Un choix logique, estime-t-il, « parce qu’il y a peu de chance que les Ukrainiens soient capables de franchir le Dniepr de manière offensive là où les Russes l’ont franchi de façon rétrograde ».
« Peuvent-ils continuer à conquérir quelque chose ? »
Maintenant que la ville de Kherson, occupée par les soldats russes depuis plus de huit mois, a été reprise, il est temps, avec l’hiver qui approche, « pour chacun des belligérants de mesurer l’état de ses forces ». D’une part, les Ukrainiens sont-ils en capacité de lancer une nouvelle offensive vers le nord, en direction de la centrale nucléaire de Zaporijjia ? D’autre part, les Russes « doivent savoir s’ils ont la possibilité de tenir dans le Donbass, où ils avancent de manière sporadique, et s’ils sont capables de garder le territoire qu’ils ont conquis depuis le Dniepr jusqu’au Donbass ».

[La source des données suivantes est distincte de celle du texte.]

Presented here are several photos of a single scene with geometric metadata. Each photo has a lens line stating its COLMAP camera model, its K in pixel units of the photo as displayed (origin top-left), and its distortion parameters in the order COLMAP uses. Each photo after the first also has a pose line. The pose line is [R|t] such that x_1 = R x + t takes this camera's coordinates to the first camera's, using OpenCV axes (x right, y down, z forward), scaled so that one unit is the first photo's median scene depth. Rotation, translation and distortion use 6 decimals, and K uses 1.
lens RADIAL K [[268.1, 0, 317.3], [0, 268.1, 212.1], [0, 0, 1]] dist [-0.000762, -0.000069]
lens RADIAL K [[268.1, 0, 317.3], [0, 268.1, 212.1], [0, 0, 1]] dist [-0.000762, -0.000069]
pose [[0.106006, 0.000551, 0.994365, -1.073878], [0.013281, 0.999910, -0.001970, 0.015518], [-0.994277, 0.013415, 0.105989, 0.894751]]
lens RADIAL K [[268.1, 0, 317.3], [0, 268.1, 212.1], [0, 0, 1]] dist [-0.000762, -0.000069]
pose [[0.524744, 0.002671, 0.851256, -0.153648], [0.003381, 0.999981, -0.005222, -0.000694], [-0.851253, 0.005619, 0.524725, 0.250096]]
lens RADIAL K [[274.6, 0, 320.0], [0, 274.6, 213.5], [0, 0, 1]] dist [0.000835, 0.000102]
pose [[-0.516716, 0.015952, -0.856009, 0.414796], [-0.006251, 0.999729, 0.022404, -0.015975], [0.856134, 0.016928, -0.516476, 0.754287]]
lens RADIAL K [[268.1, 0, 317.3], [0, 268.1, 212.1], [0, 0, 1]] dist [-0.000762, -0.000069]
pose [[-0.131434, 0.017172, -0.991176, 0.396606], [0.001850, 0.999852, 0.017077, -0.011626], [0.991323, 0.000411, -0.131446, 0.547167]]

« Il faut qu’ils évaluent leur force et qu’ils sachent s’ils peuvent continuer à conquérir quelque chose, ou si c’est le moment où ils doivent entamer des négociations pour stabiliser les choses », analyse-t-il. Après la visite début novembre du conseiller américain à Kiev, les Ukrainiens, comme les Russes, se sont dit prêts à discuter tout en posant des conditions « inacceptables », remarque Dominique Trinquand.